И тут случилось вот что: Кароль продал мне свою галерею. Имеет ли это отношение к Шмерлю? Ясное дело, имеет. Но какое? У этого вопроса есть два измерения: рациональное и мистическое. Начнем со второго. Если Малах Шмерль — один из тридцати шести праведников, ввиду чего ему открыты дела земные и небесные, тогда надо предположить, что он вмешался и заставил Кароля продать мне галерею. И сделал это именно тогда, когда я уже подумывала о том, чтобы плюнуть на все, в том числе и на Шмерлевы картинки, и уехать в Париж. А если идти к началу, тогда так: Кароль предложил мне галерею, а без картин Малаха не было смысла в моем решении согласиться взять ее. Дело в том, что галерея Кароля была, в сущности, обыкновенной лавкой древностей, к тому же древностей не слишком древних и не особо интересных. Но я-то не Кароль. Если уж мне, искусствоведу, попала в руки галерея, то ее полагалось выстроить по всем правилам.
А чем занимается настоящая галерея? Поиском талантов, их продвижением и — это уж вытекает само из себя — созданием капитала, направленного на еще более изощренный поиск и активное продвижение этих самых талантов. Только кто же из серьезных художников пойдет ко мне выставляться, если у меня ни связей, ни имени? Что я могу для него сделать?

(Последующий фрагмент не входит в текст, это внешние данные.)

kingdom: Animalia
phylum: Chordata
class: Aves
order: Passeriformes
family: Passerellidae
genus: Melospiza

Связи и репутацию предстояло создать. И начать я могла только с того, что имела, со Шмерля. И не в том суть, был ли Шмерль Шмерлем или Шмерлем какое-то время был Паньоль. Это дело десятое. Важно то, что в 1935 году в Нес-Ционе жил замечательный художник, которого не заметили, не оценили, а потом начисто забыли. Открыть такого художника и заставить мир его признать — большая заслуга, после которой ни один искусствовед безвестным уже не остается.
В том, что Малах Шмерль был замечательным художником, я не сомневалась. Это подтвердил мне и искусствовед Шевах Моско, вернувшийся из Японии, но не в сентябре, а в январе.
Январь — месяц не туристический. Море злится, ветер носится по узким улочкам Яффы, как злобный хулиган. Стены старых домов пропускают сквозь трещины влагу, куда ни войдешь — на стенах пятна сырости, капает с потолков и тошнит от запаха плесени. А главное — холодно, до костей пробирает.
Мой дом не течет, я все щели законопатила и стены оштукатурила на совесть. Но помещение с потолками на высоте почти пяти метров прогреть невозможно. Посреди шикарного пола дымит керосиновая печка, и жизнь вертится вокруг этого воняющего и коптящего источника тепла. Кресла жмутся к печке-вонялке, столик перебрался к ней поближе, радио соскочило с привычного места и устроилось рядом. А чуть поодаль и прямо на полу выстроилась батарея чашек с присохшей к стенкам и донышку кофейной гущей. Вода в моем доме нагревается солнцем, подключать воду к электричеству дорого. Солнца нет, эрго: горячей воды тоже нет. А мыть посуду в ледяной воде — это уж извините!